A fundamental objective in the study of dynamic systems is to understand and predict their behavior. The research presented in this thesis addresses this goal using the general framework of empirical dynamic modeling (EDM). In the classical approach, system behavior is described using fixed mathematical equations, and multiple effects are often treated as linearly separable (i.e. in a reductionist framework). In contrast, EDM applies Takens' Theorem and the method of time delay embeddings to reconstruct system dynamics from time series data. This gives EDM the flexibility to model nonlinear, state-dependent interactions that are otherwise challenging for traditionally linear mathematical models.
The first part of this thesis applies EDM towards the study of sockeye salmon populations from the Fraser River in British Columbia, Canada in order to understand the factors that affect recruitment and to produce better models for the annual returns. Whereas classical (linear) fisheries models do not improve when incorporating the environment, I show that Fraser River sockeye salmon actually exhibit nonlinear dynamics, and therefore are not amenable to these methods. Instead, EDM models that can account for nonlinearity show improved forecasts, and moreover, benefit greatly from the incorporation of state-dependent environmental effects. In addition, I demonstrate that the abrupt changes in the salmon populations, correlated with North Pacific climate indices can be explained as state-dependent nonlinear behavior. Whereas classical fisheries models or linear correlations would suggest sudden shifts in behavior associated with climate regimes, an appropriate nonlinear lens indicates that environmental effects are state-dependent, and that aggregation of data at the regional level produces the apparent linear patterns.
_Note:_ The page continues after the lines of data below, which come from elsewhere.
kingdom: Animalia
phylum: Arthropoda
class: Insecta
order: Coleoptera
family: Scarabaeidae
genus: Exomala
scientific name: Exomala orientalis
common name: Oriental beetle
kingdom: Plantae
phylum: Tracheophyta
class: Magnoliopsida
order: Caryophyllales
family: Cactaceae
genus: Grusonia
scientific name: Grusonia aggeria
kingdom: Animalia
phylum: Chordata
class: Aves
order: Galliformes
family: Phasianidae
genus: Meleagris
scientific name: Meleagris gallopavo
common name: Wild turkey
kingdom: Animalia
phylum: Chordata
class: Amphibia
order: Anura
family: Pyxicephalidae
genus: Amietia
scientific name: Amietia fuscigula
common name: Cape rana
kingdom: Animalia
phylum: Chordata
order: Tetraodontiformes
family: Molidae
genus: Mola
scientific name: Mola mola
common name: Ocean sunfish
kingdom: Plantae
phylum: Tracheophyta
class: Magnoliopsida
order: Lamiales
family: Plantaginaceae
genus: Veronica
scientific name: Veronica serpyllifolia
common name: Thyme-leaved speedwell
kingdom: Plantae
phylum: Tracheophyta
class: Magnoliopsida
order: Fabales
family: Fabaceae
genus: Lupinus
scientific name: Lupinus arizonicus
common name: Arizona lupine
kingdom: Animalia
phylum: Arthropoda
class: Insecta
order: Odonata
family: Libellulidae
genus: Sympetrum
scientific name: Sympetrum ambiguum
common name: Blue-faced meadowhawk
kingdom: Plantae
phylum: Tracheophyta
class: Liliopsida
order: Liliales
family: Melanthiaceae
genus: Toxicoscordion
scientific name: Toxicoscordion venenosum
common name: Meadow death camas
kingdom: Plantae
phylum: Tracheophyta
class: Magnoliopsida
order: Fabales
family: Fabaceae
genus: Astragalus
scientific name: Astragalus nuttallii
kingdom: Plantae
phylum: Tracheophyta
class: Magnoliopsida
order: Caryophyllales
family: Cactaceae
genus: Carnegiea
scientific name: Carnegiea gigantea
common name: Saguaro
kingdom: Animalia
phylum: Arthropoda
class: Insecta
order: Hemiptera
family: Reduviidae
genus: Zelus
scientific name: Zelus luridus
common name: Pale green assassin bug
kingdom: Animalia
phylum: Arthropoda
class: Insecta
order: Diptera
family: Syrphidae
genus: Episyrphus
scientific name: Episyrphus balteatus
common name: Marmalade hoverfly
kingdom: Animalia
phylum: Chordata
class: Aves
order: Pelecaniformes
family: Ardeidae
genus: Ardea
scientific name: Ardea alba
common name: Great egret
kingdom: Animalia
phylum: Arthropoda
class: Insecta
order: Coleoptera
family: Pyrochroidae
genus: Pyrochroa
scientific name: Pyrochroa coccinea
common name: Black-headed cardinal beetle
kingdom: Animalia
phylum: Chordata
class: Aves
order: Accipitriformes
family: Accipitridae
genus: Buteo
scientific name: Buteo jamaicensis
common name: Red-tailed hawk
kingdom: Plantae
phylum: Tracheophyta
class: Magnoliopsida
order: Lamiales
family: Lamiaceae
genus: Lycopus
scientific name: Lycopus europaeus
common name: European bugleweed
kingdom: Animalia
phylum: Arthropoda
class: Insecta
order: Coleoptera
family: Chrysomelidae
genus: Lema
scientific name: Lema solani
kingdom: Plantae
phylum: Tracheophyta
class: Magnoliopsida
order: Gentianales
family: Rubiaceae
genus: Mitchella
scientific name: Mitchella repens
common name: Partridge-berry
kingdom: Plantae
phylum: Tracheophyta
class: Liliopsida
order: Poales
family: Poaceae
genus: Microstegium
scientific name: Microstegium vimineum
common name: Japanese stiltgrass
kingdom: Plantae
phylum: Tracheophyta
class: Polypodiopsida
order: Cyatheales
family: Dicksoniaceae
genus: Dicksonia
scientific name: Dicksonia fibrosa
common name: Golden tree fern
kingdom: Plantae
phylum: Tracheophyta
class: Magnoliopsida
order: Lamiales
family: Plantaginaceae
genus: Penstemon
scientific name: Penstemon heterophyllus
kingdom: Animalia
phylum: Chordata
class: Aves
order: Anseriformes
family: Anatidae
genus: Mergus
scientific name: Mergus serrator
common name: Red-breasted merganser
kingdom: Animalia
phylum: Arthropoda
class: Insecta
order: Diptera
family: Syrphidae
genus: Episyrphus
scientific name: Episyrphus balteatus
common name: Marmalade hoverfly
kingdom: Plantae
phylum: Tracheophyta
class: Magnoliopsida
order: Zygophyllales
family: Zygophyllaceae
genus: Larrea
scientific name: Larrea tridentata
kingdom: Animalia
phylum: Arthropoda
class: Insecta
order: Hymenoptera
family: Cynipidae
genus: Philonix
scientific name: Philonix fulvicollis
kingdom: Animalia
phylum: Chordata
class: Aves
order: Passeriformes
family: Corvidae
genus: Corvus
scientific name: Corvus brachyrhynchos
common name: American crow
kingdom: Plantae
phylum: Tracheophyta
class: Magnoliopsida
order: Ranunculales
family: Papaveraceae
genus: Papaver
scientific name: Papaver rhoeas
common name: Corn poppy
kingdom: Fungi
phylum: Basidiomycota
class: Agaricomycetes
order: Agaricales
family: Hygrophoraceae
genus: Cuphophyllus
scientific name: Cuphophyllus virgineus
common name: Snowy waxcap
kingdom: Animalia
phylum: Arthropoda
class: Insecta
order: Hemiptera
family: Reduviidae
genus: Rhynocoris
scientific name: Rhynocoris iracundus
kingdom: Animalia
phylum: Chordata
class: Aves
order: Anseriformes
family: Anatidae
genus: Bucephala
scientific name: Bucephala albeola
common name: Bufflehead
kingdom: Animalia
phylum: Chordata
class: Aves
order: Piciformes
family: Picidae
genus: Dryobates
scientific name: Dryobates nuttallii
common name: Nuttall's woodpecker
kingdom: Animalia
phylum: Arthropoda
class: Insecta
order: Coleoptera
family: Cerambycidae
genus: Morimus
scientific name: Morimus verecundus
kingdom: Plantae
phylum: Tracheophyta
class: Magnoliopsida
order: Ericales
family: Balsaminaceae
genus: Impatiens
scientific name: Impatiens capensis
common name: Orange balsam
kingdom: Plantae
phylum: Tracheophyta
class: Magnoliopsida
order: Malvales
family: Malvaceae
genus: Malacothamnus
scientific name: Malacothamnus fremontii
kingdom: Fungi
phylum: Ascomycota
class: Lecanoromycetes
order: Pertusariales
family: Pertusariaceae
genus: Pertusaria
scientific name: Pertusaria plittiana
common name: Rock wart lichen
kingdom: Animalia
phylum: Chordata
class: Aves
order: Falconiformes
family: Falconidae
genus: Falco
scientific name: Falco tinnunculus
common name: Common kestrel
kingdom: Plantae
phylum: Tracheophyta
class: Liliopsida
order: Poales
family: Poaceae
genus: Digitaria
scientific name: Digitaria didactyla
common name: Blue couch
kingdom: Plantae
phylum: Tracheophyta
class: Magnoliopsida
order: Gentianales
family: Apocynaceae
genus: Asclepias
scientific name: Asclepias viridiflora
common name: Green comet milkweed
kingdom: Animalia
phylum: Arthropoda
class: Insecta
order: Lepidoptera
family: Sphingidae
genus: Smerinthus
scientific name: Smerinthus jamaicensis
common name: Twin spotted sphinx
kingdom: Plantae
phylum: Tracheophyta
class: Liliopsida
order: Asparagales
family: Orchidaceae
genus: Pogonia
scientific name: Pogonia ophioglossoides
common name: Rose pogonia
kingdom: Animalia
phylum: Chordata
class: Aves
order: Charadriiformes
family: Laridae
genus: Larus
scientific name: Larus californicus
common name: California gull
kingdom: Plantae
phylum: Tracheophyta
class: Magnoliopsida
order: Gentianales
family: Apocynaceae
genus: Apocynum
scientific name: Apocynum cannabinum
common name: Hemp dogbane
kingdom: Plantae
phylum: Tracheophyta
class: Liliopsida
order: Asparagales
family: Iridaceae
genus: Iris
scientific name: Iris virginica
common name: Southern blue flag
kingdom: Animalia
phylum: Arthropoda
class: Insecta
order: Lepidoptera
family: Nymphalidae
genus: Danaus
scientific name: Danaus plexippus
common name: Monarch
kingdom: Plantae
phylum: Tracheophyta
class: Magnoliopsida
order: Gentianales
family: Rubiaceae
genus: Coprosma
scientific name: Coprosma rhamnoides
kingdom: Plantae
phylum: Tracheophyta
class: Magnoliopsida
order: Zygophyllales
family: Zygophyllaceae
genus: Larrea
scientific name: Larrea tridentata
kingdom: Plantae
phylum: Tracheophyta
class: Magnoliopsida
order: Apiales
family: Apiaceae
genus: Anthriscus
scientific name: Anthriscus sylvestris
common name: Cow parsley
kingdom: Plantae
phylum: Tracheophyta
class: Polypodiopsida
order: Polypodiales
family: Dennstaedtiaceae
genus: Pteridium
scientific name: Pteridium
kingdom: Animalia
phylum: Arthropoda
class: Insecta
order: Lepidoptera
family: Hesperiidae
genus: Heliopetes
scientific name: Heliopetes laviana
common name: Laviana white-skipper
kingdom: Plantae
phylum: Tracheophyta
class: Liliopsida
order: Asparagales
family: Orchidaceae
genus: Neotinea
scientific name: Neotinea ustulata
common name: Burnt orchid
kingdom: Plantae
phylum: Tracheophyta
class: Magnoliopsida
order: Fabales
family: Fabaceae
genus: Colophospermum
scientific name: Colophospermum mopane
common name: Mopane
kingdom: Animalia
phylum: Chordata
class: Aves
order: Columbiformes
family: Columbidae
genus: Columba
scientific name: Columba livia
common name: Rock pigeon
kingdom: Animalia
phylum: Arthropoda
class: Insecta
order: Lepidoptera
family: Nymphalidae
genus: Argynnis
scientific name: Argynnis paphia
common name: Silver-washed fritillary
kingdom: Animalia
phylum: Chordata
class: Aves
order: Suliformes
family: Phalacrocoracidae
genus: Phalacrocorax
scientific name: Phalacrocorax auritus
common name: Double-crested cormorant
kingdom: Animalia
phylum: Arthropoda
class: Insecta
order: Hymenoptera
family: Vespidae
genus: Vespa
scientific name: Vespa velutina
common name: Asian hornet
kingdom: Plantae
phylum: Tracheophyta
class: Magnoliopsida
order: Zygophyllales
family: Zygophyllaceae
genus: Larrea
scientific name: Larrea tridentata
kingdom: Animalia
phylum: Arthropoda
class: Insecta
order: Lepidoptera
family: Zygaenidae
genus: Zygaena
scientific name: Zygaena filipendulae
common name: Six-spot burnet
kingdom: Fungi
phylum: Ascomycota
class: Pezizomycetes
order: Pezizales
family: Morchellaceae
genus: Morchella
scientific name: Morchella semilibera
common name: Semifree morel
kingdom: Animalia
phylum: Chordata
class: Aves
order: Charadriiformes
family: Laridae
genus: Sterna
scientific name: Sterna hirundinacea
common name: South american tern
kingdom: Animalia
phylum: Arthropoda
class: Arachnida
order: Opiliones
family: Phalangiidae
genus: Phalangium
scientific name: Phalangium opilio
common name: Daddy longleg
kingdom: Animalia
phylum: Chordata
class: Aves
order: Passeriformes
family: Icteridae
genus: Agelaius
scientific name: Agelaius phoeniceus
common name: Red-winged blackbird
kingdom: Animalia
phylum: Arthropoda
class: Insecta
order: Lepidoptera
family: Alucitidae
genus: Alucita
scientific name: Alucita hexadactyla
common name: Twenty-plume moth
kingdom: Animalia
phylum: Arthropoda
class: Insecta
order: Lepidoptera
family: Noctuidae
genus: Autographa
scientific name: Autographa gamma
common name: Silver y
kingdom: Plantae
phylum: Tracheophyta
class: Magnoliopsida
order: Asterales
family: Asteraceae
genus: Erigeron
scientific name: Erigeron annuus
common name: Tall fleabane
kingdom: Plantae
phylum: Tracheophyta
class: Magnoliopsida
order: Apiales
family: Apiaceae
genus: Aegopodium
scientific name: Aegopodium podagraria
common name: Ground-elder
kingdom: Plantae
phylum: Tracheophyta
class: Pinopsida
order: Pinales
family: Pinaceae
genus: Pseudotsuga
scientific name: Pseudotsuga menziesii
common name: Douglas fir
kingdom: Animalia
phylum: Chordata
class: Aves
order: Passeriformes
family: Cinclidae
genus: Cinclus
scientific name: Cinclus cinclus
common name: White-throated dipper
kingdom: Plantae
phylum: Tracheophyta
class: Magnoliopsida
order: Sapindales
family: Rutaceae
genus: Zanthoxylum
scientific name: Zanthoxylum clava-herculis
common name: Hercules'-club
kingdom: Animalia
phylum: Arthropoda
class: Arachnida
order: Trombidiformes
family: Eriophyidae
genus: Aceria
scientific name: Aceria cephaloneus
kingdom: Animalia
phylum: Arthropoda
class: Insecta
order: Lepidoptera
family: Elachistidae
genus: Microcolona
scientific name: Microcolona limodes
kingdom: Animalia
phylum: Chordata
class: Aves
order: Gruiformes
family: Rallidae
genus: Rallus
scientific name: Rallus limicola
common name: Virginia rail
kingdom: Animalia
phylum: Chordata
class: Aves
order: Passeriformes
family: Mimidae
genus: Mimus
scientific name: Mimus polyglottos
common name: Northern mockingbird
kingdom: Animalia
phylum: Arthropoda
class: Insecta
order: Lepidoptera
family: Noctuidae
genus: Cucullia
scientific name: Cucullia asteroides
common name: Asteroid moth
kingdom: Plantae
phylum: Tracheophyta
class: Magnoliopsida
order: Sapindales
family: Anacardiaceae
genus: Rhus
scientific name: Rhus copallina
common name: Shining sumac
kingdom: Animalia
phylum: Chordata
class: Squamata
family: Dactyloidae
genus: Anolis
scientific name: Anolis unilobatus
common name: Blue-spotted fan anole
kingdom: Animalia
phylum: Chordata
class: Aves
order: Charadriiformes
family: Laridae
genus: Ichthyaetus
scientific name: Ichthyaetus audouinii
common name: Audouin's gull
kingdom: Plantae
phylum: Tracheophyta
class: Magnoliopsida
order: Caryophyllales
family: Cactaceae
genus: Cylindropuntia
The second part of this thesis involves the development of new methods in the EDM framework to distill data (i.e. time series) into information (i.e. inferences and conclusions). I show that a lagged form of convergent cross mapping (CCM), a method to infer causation in time series, can greatly enhance its capabilities, by quantifying the time delay associated with causation. This new method can be used to distinguish between direct and indirect, transitive, effects as well as produce more reliable estimates of interaction strength. I also develop Multiview Embedding (MVE) to address the issues of noise and short time series length in high-dimensional complex systems. By using a multimodel approach that leverages the ``equation-free'' framework of EDM, MVE combines multiple reconstructions of system behavior, producing more accurate and precise forecasts, and demonstrating that complexity can be an asset, because of how information about the system dynamics is duplicated across interacting variables.
Finally, these methods are included in a software package for EDM, developed for the R statistical language. A user guide for this software package, including installation instructions and examples, is included as an appendix.